**EXERCISE DESCRIPTION**.
Using the records below, output the stretch that opens with the line containing "grid-template-columns:27px 300px 50px" and closes with the line containing "-79,21 +79,21 @@", exactly and including both lines, with nothing more.

[Dataset records]
------------
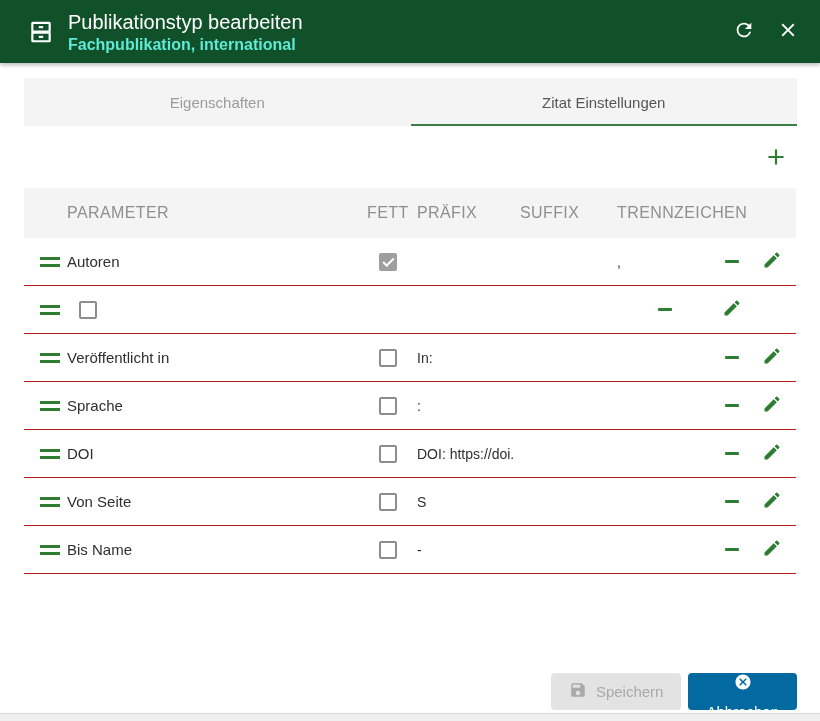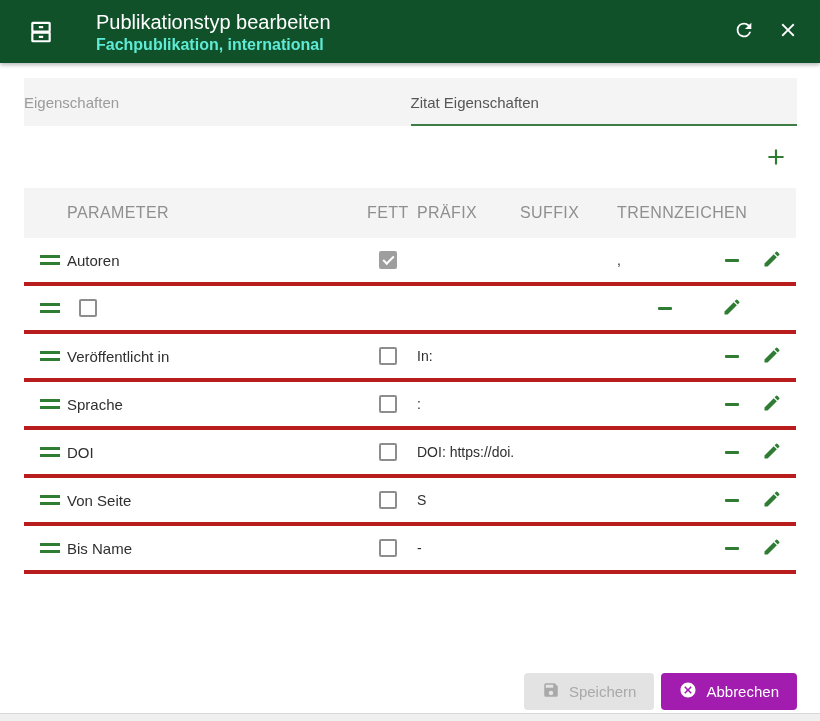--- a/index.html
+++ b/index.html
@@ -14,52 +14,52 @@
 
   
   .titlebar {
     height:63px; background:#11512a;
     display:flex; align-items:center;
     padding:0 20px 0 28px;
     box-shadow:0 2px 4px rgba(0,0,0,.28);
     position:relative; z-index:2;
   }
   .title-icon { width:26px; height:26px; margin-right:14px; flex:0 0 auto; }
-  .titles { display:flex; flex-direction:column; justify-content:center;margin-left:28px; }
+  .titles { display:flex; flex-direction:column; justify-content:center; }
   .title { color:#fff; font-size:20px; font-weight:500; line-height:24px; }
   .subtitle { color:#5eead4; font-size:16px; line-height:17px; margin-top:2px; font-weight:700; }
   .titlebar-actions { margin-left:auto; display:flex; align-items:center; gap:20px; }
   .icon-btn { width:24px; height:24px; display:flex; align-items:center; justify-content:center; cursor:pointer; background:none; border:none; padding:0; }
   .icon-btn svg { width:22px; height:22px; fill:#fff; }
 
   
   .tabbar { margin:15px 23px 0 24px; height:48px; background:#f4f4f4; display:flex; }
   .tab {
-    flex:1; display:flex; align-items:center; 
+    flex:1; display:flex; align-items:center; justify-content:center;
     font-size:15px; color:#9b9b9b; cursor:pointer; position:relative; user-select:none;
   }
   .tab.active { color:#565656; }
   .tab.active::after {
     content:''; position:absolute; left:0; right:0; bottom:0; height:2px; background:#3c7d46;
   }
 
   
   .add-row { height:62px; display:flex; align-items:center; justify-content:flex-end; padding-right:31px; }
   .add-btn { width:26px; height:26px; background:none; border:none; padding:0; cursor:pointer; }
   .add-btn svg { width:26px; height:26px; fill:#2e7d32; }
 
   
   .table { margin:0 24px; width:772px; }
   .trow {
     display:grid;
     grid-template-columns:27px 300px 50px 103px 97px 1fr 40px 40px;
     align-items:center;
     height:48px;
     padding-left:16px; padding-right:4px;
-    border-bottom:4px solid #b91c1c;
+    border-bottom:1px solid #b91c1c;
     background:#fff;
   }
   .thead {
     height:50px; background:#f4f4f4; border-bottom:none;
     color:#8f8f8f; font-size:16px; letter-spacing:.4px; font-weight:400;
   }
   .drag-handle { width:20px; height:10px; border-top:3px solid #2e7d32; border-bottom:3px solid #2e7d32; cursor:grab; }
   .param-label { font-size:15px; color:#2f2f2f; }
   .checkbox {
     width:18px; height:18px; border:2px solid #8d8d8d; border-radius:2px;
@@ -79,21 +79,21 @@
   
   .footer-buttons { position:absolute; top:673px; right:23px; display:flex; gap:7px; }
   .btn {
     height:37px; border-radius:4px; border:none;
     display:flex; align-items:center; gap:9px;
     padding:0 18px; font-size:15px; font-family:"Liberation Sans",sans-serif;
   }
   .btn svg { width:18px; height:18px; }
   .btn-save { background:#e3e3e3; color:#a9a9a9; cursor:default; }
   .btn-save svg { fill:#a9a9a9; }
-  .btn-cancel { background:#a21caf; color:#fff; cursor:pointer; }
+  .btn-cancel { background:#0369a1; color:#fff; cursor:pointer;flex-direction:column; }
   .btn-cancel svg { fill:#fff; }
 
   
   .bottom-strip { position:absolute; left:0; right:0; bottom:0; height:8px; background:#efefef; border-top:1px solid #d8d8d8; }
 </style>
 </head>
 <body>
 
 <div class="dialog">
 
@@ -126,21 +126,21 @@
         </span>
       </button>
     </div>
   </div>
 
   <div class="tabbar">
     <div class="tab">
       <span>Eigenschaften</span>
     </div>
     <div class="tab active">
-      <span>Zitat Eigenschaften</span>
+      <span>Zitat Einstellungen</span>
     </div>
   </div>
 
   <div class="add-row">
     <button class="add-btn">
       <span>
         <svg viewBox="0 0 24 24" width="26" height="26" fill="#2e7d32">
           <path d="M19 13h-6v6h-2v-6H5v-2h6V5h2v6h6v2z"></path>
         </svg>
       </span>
------------
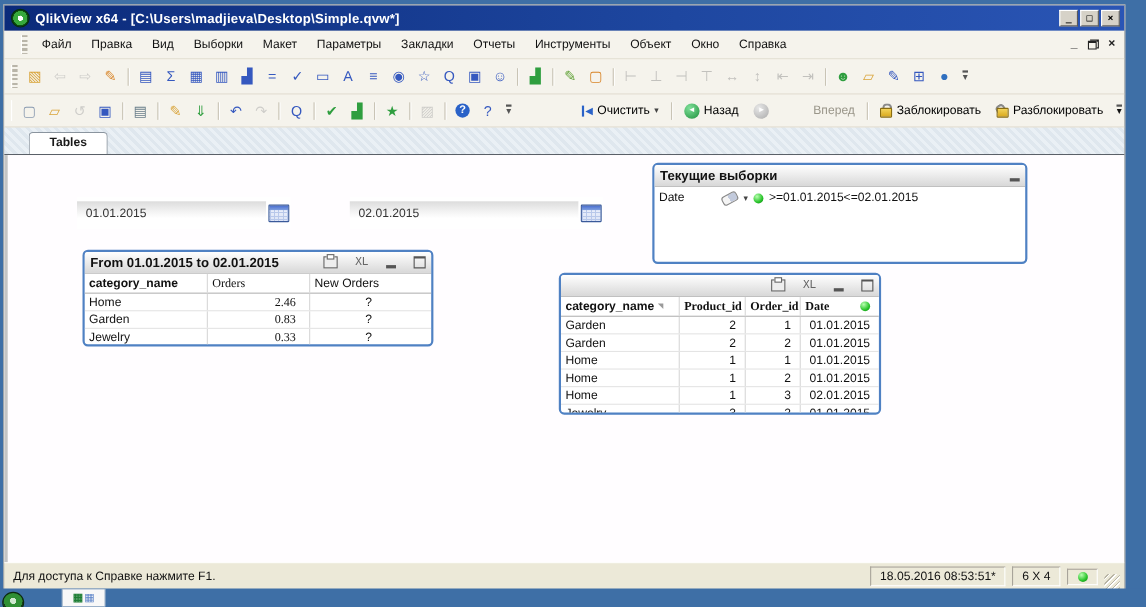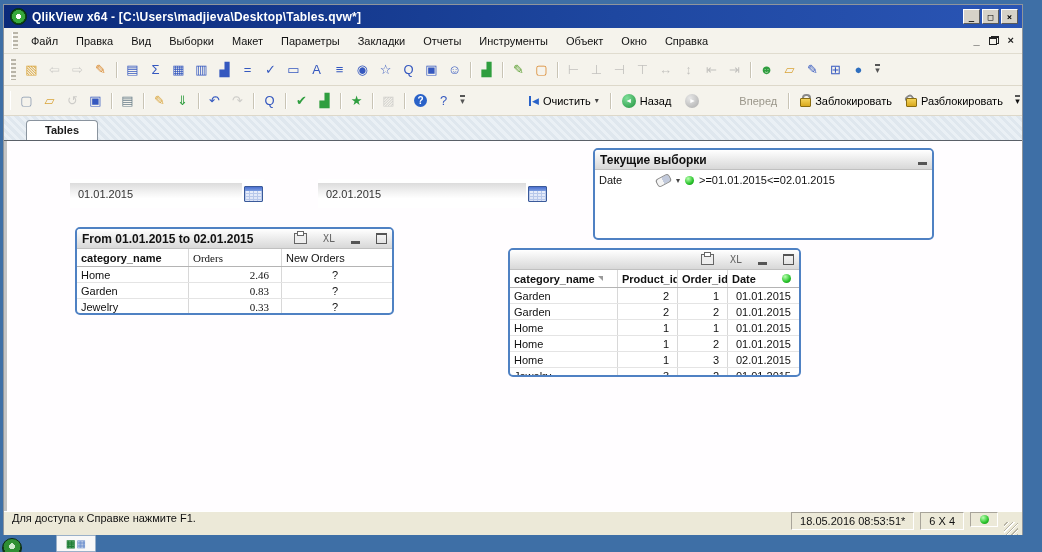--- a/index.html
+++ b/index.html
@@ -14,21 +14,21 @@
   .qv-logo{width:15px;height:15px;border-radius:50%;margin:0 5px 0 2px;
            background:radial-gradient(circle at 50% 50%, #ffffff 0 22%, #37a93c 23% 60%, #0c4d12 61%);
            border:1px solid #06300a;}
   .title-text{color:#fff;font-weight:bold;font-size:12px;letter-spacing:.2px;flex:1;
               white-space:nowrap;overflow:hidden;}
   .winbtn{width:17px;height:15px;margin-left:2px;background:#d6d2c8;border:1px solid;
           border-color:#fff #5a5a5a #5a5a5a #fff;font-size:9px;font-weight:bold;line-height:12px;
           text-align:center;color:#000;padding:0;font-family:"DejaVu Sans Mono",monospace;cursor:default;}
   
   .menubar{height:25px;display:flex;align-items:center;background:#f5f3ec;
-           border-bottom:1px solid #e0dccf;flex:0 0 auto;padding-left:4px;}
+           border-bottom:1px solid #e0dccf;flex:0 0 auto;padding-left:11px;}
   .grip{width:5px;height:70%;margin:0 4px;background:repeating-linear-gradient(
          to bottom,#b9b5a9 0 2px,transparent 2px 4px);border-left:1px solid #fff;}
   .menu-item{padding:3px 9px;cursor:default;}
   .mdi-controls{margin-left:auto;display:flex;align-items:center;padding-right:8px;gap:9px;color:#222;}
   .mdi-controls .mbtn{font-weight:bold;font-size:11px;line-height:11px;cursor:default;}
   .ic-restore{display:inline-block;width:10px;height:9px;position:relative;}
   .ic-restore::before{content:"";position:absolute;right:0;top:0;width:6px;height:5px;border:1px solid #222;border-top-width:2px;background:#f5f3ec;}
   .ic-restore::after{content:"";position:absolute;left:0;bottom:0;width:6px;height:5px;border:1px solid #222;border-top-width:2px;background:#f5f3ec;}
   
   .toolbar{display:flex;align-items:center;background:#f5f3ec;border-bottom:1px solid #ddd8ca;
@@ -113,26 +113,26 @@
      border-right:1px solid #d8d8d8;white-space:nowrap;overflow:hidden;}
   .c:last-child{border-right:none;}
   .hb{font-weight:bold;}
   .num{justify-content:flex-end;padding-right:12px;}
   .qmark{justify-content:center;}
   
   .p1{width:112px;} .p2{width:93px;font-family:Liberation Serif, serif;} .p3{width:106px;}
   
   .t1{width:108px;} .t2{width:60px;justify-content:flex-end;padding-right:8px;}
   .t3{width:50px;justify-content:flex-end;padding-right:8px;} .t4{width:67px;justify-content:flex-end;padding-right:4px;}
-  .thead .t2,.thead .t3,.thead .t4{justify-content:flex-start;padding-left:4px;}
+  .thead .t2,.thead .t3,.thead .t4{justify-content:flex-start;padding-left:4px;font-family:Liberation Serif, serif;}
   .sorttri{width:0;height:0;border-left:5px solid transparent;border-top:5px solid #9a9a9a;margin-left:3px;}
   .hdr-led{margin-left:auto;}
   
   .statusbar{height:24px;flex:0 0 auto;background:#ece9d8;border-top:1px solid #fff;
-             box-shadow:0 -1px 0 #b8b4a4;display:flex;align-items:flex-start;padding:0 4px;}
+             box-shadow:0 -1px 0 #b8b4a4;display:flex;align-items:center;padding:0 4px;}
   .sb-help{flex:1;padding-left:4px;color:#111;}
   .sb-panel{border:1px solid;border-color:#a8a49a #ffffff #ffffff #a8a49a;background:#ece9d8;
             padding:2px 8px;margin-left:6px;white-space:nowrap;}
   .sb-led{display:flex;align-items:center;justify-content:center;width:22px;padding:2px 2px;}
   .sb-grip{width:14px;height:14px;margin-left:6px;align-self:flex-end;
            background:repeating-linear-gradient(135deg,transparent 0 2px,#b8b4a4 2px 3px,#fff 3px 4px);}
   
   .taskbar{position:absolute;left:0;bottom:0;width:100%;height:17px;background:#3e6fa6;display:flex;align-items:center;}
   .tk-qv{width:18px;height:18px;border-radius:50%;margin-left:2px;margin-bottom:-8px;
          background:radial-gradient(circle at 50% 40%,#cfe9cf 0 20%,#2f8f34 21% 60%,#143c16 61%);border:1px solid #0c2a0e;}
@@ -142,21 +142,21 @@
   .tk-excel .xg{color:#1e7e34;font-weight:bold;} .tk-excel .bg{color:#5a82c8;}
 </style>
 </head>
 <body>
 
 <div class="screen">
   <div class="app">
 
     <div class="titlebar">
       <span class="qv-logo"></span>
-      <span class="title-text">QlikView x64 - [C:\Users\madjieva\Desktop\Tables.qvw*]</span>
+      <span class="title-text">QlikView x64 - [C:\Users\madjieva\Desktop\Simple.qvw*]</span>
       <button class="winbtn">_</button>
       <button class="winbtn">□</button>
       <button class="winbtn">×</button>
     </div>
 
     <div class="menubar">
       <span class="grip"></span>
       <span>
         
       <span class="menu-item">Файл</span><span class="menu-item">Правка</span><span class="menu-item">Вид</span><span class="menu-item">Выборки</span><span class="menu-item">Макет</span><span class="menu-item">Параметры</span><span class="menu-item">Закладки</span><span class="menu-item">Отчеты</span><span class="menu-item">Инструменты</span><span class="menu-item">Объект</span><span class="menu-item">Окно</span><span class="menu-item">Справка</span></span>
------------
**RESPONSE BOX**.
     grid-template-columns:27px 300px 50px 103px 97px 1fr 40px 40px;
     align-items:center;
     height:48px;
     padding-left:16px; padding-right:4px;
-    border-bottom:4px solid #b91c1c;
+    border-bottom:1px solid #b91c1c;
     background:#fff;
   }
   .thead {
     height:50px; background:#f4f4f4; border-bottom:none;
     color:#8f8f8f; font-size:16px; letter-spacing:.4px; font-weight:400;
   }
   .drag-handle { width:20px; height:10px; border-top:3px solid #2e7d32; border-bottom:3px solid #2e7d32; cursor:grab; }
   .param-label { font-size:15px; color:#2f2f2f; }
   .checkbox {
     width:18px; height:18px; border:2px solid #8d8d8d; border-radius:2px;
@@ -79,21 +79,21 @@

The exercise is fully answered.